While malaria steadily declined between 2000 and 2015, progress has slowed or even stagnated in recent years, particularly in sub-Saharan Africa. This potentially deadly disease is caused by parasites transmitted by infected female Anopheles mosquitoes. Although preventable and treatable, malaria continues to devastate the health and livelihoods of people around the world. In 2020, the WHO counted 241 million new cases and 627,000 malaria-related deaths in 85 countries. The African region of WHO bears a disproportionate share of the global malaria burden. 95% of cases and 96% of deaths from the disease have been recorded in Africa. Children under the age of 5 accounted for 80% of all deaths.

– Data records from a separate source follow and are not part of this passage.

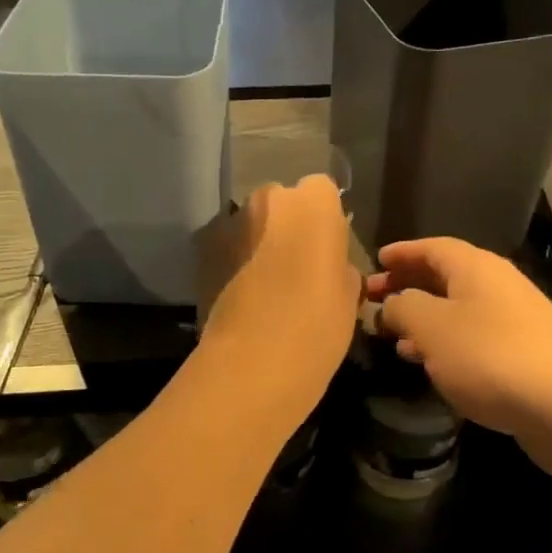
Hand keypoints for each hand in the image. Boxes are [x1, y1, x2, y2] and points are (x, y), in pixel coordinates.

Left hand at [201, 176, 360, 400]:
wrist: (252, 362)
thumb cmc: (317, 325)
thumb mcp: (348, 295)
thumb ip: (340, 264)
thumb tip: (330, 263)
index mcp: (313, 203)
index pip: (323, 190)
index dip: (325, 219)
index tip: (327, 249)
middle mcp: (268, 199)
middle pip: (282, 202)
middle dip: (288, 224)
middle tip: (298, 264)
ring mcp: (231, 223)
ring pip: (252, 223)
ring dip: (259, 242)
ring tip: (268, 283)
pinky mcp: (203, 250)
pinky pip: (228, 246)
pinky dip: (235, 261)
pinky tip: (244, 293)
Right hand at [367, 237, 551, 478]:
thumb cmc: (488, 356)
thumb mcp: (430, 327)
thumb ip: (402, 307)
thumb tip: (391, 303)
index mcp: (475, 267)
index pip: (431, 247)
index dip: (401, 253)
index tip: (375, 262)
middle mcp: (498, 284)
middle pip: (445, 276)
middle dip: (408, 286)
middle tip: (374, 300)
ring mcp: (515, 319)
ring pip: (458, 309)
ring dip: (424, 318)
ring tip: (394, 337)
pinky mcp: (525, 353)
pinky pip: (474, 336)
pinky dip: (447, 342)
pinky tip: (432, 364)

RTS,S, the first vaccine against malaria
In October 2021, the WHO recommended widespread vaccination of children in areas with moderate to high malaria transmission. This recommendation is based on the results of a pilot program currently being coordinated by WHO in Ghana, Kenya and Malawi, which has benefited more than 900,000 children since 2019 RTS, pthe first vaccine ever recommended against a parasitic disease, represents a major scientific advance. Evidence has shown that it is safe and reduces severe forms of malaria.
Along with advances in vaccination, bed nets treated with a new type of insecticide have almost halved cases of childhood malaria in a large study in Tanzania, according to a study published in The lancetwhich raises hopes for a new weapon in the fight against this disease.

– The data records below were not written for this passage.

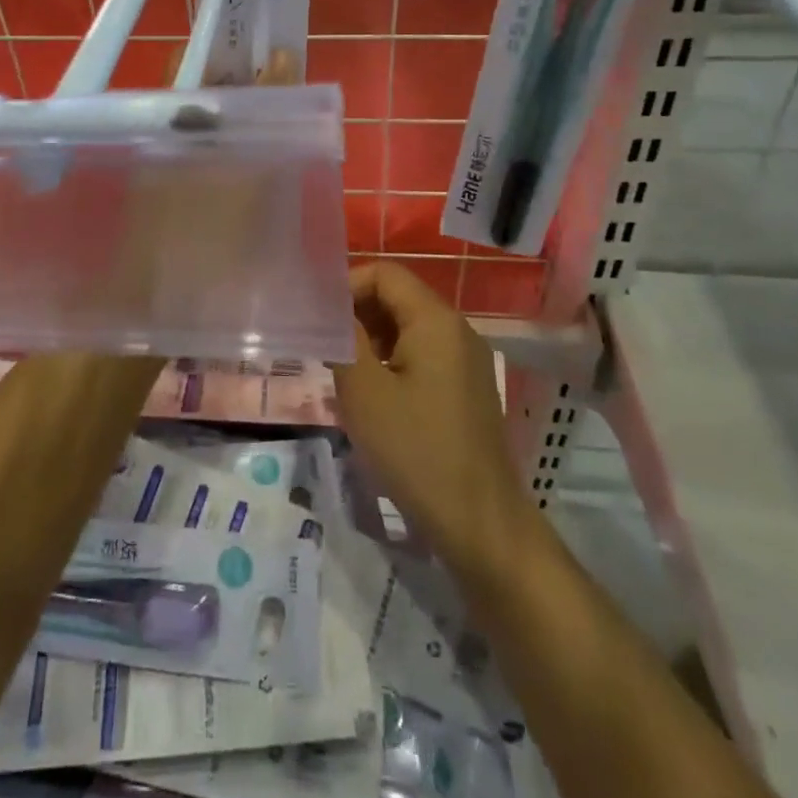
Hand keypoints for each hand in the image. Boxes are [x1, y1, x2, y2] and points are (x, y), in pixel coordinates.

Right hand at [333, 262, 524, 570]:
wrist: (479, 523)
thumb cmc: (416, 450)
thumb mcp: (364, 390)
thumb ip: (342, 337)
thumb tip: (327, 308)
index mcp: (435, 320)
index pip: (384, 274)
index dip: (346, 286)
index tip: (317, 319)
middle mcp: (456, 330)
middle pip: (397, 299)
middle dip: (356, 316)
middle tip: (323, 349)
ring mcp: (466, 361)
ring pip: (407, 330)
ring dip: (370, 343)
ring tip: (342, 377)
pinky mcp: (466, 390)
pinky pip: (422, 358)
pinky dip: (391, 364)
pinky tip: (372, 400)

Bed nets have been instrumental in the tremendous strides the world has made against malaria over the past few decades, saving millions of lives. But progress has stalled in recent years, partly because the mosquitoes that spread the infection have increasingly developed resistance to the insecticide used in existing nets. In randomized trials of more than 4,500 children aged 6 months to 14 years, bed nets impregnated with chlorfenapyr and pyrethroids reduced the prevalence of malaria by 43% and 37% in the first and second years, respectively, compared to conventional bed nets impregnated with only pyrethroid coated. Chlorfenapyr works differently than pyrethroid, it immobilizes mosquitoes and renders them unable to bite. The chemical was first proposed against malaria 20 years ago and has been used to control pests since the 1990s.
Mosquito nets coated with insecticides are an effective way to reduce malaria infections. (Photo: Reuters)
These nets are slightly more expensive than current nets, at about $3 each, but the researchers said the savings in prevention outweighed the initial cost increase. The nets are being tested in Benin to study their effectiveness in a different context, which could lead to their recommendation by the WHO.
Although the path to elimination is unique in each country, common success factors have been observed. ” Success is primarily the result of political commitment to ending the disease ‘ said Dright Pedro Alonso, Director of the WHO Global Malaria Program. ” This commitment results in domestic funding that is often sustained for decades, even after a country has eradicated malaria. “, he added. Robust data systems are also critical to success, as is strong community engagement.